QUESTION: Under the new proposed policy would residents of B.C. have opportunity under the LEH system to continue to harvest Grizzly bears?

• Yes. This is not about being opposed to hunting. This is about being opposed to the grizzly bear trophy hunt and only the grizzly bear trophy hunt.

• B.C. hunters will continue to have the opportunity under the LEH system to harvest grizzly bear utilizing the entire bear. We will ensure we use science-based decisions to determine the numbers of LEH tags allowed in various areas. If there aren't enough bears there won’t be a hunt and vice versa.

QUESTION: Under the new proposed policy would non-residents of B.C. continue to have opportunity to harvest Grizzly bears?

• Yes. We are not proposing changes to any hunting regulations except as they relate to the grizzly bear trophy hunt.

• That said, the 2015 changes to allocations for resident/non-resident by the liberal government were wrong. We stood with hunters in 2015 when the government took away hunting rights from British Columbians to give more to foreign hunters. Resident hunters make a significant contribution to B.C.’s rural economy and way of life, hunting to feed their families with B.C. game and contribute to wildlife conservation activities.

BCWF: Under the new proposed policy would the NDP commit to manage the Grizzly bear harvest using the best available science?

• Yes. The government has been cutting boots on the ground and scientific research on wildlife for 15 years, so there’s considerable dispute about the actual animal population numbers. We agree with the BC Wildlife Federation who point out that a failure to adequately fund biodiversity conservation is one of the biggest challenges B.C. faces.
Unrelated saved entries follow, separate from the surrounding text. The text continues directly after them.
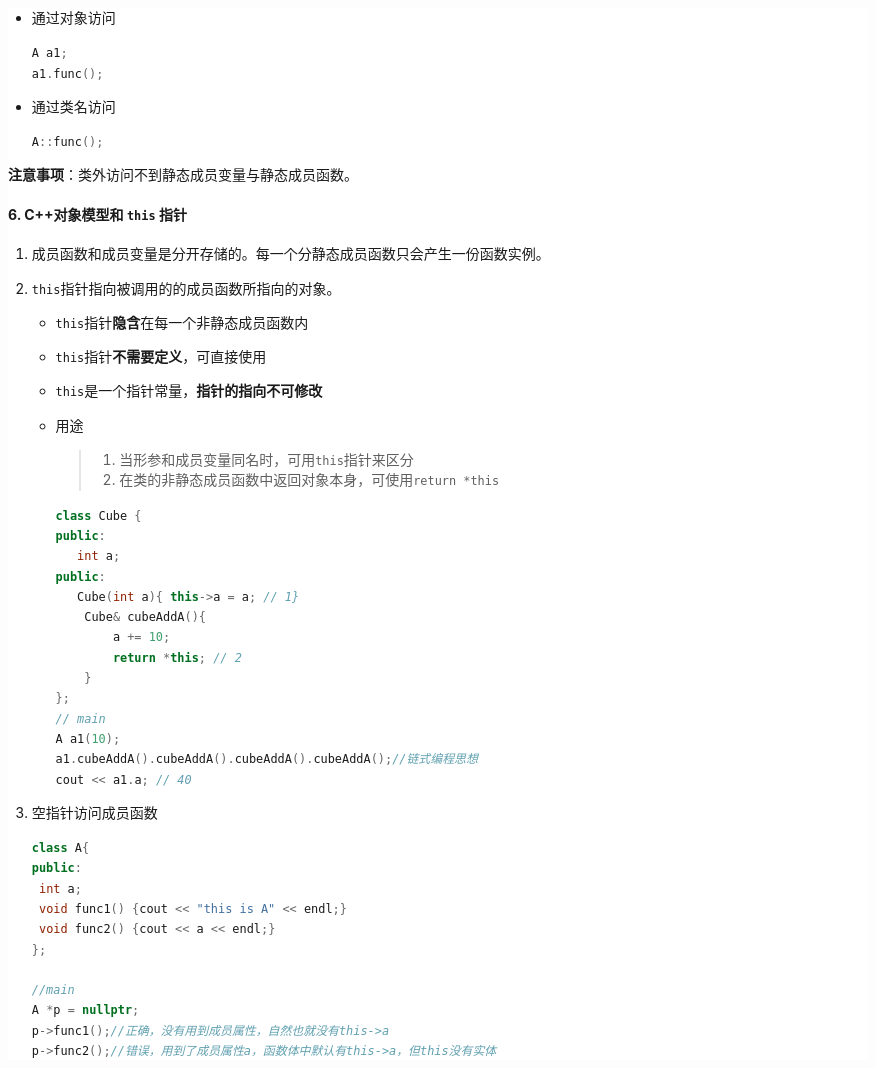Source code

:    - 通过对象访问

     ```cpp
     A a1;
     a1.func();
     ```

   - 通过类名访问

     ```cpp
     A::func();
     ```

   **注意事项**：类外访问不到静态成员变量与静态成员函数。

#### 6. C++对象模型和 `this` 指针

1. 成员函数和成员变量是分开存储的。每一个分静态成员函数只会产生一份函数实例。

2. `this`指针指向被调用的的成员函数所指向的对象。

   - `this`指针**隐含**在每一个非静态成员函数内

   - `this`指针**不需要定义**，可直接使用

   - `this`是一个指针常量，**指针的指向不可修改**

   - 用途

     > 1. 当形参和成员变量同名时，可用`this`指针来区分
     > 2. 在类的非静态成员函数中返回对象本身，可使用`return *this`

     ```cpp
     class Cube {
     public:
     	int a;
     public:
     	Cube(int a){ this->a = a; // 1}
         Cube& cubeAddA(){
             a += 10;
             return *this; // 2
         }
     };
     // main
     A a1(10);
     a1.cubeAddA().cubeAddA().cubeAddA().cubeAddA();//链式编程思想
     cout << a1.a; // 40
     ```
   
3. 空指针访问成员函数

   ```cpp
   class A{
   public:
   	int a;
   	void func1() {cout << "this is A" << endl;}
   	void func2() {cout << a << endl;}
   };
   
   //main
   A *p = nullptr;
   p->func1();//正确，没有用到成员属性，自然也就没有this->a
   p->func2();//错误，用到了成员属性a，函数体中默认有this->a，但this没有实体
   ```
   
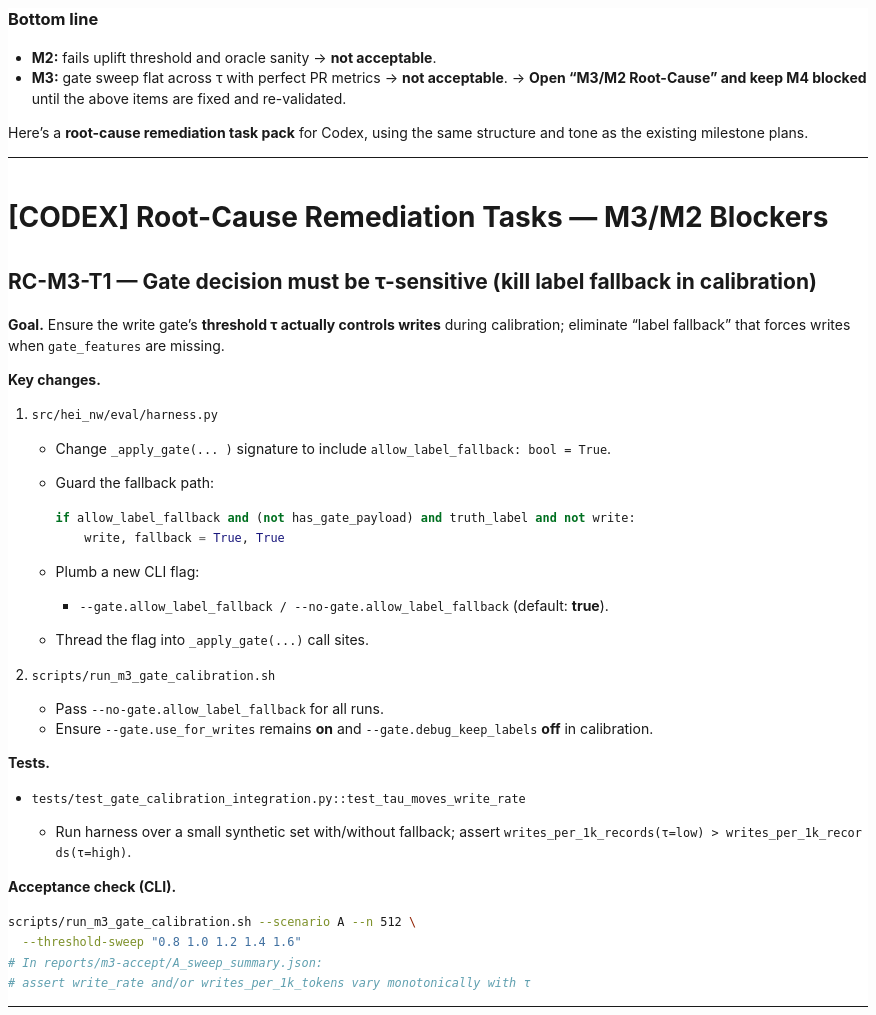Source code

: 
### Bottom line

* **M2:** fails uplift threshold and oracle sanity → **not acceptable**.
* **M3:** gate sweep flat across τ with perfect PR metrics → **not acceptable**.
  → **Open “M3/M2 Root-Cause” and keep M4 blocked** until the above items are fixed and re-validated.

Here’s a **root-cause remediation task pack** for Codex, using the same structure and tone as the existing milestone plans.

---

# \[CODEX] Root-Cause Remediation Tasks — M3/M2 Blockers

## RC-M3-T1 — Gate decision must be τ-sensitive (kill label fallback in calibration)

**Goal.** Ensure the write gate’s **threshold τ actually controls writes** during calibration; eliminate “label fallback” that forces writes when `gate_features` are missing.

**Key changes.**

1. `src/hei_nw/eval/harness.py`

   * Change `_apply_gate(... )` signature to include `allow_label_fallback: bool = True`.
   * Guard the fallback path:

     ```py
     if allow_label_fallback and (not has_gate_payload) and truth_label and not write:
         write, fallback = True, True
     ```
   * Plumb a new CLI flag:

     * `--gate.allow_label_fallback / --no-gate.allow_label_fallback` (default: **true**).
   * Thread the flag into `_apply_gate(...)` call sites.
2. `scripts/run_m3_gate_calibration.sh`

   * Pass `--no-gate.allow_label_fallback` for all runs.
   * Ensure `--gate.use_for_writes` remains **on** and `--gate.debug_keep_labels` **off** in calibration.

**Tests.**

* `tests/test_gate_calibration_integration.py::test_tau_moves_write_rate`

  * Run harness over a small synthetic set with/without fallback; assert `writes_per_1k_records(τ=low) > writes_per_1k_records(τ=high)`.

**Acceptance check (CLI).**

```bash
scripts/run_m3_gate_calibration.sh --scenario A --n 512 \
  --threshold-sweep "0.8 1.0 1.2 1.4 1.6"
# In reports/m3-accept/A_sweep_summary.json:
# assert write_rate and/or writes_per_1k_tokens vary monotonically with τ
```

---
• We need funding for research into grizzly bear and other animal populations. Ministry staff needs stable and ongoing research funding to know if their population numbers are reliable. These concerns are reflected in the recent review of the grizzly bear management system released by MoF and FLNRO:

• Resources dedicated to grizzly bear harvest management are inadequate. Additional funding to improve population inventory, monitoring, data handling, and analysis is needed.

• Resources should be provided in a predictable manner to facilitate management needs and research requirements.

• The NDP tabled a bill last spring, the Sustainable Wildlife Management Act, to provide new and alternative funding, give wildlife and habitat a priority, and engage all hunting and wildlife groups to work collaboratively toward short and long term plans for fisheries, wildlife and habitat. The government rejected our bill.